In 2018, I was a Visiting Scholar and Fellow with the Chair in Transgender Studies and the Transgender Archives at the University of Victoria. I was honoured as one of Alberta’s Top 30 Under 30 for 2020. This is an annual award and campaign by the Alberta Council for Global Cooperation (ACGC) featuring “30 outstanding young people, nominated by their community and selected by a committee of peers, for their commendable work in making the world a more just, fair, and sustainable place for all.” In 2021, I was nominated and shortlisted for a Golden Balangay Award in Educational Excellence (Post-Secondary), a nationwide search for outstanding Filipino Canadians.
My other research interest is the anthropology of food. I was involved in an ethnographic research analyzing the connection between food, memories, and placemaking among Filipino immigrants in Edmonton. It endeavours to answer the following questions: (1) How do members of the Filipino community strategically decide on the presentation and marketing of their food/cuisine to both Filipino and non-Filipino audience? and (2) How do Filipinos in Edmonton define Filipino-ness through food, eating, and placemaking? Until recently, I was a PhD student with the above-mentioned SSHRC-funded research project and dissertation, supervised by Dr. Helen Vallianatos. I left the program in May 2023.

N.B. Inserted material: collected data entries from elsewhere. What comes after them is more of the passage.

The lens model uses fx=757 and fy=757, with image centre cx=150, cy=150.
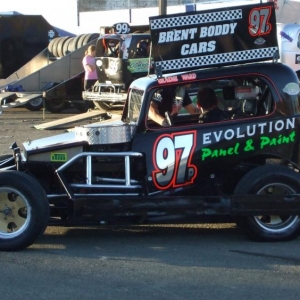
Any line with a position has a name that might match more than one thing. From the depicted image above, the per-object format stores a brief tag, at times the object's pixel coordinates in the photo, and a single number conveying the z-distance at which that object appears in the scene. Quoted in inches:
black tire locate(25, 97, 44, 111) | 856.3
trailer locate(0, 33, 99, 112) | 815.1
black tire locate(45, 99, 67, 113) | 840.3
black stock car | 283.0
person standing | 767.1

I teach anthropology courses at the following institutions: NorQuest College (Introduction to Anthropology), the University of the Philippines Baguio (General Anthropology; Human Evolution), MacEwan University (Gender, Age and Culture), and Portage College (Race and Racism in the Modern World). Outside research, I work full-time in Professional Development, Communications, Web Management, and Digital and Social Media in higher education. I split my time between Edmonton and Toronto.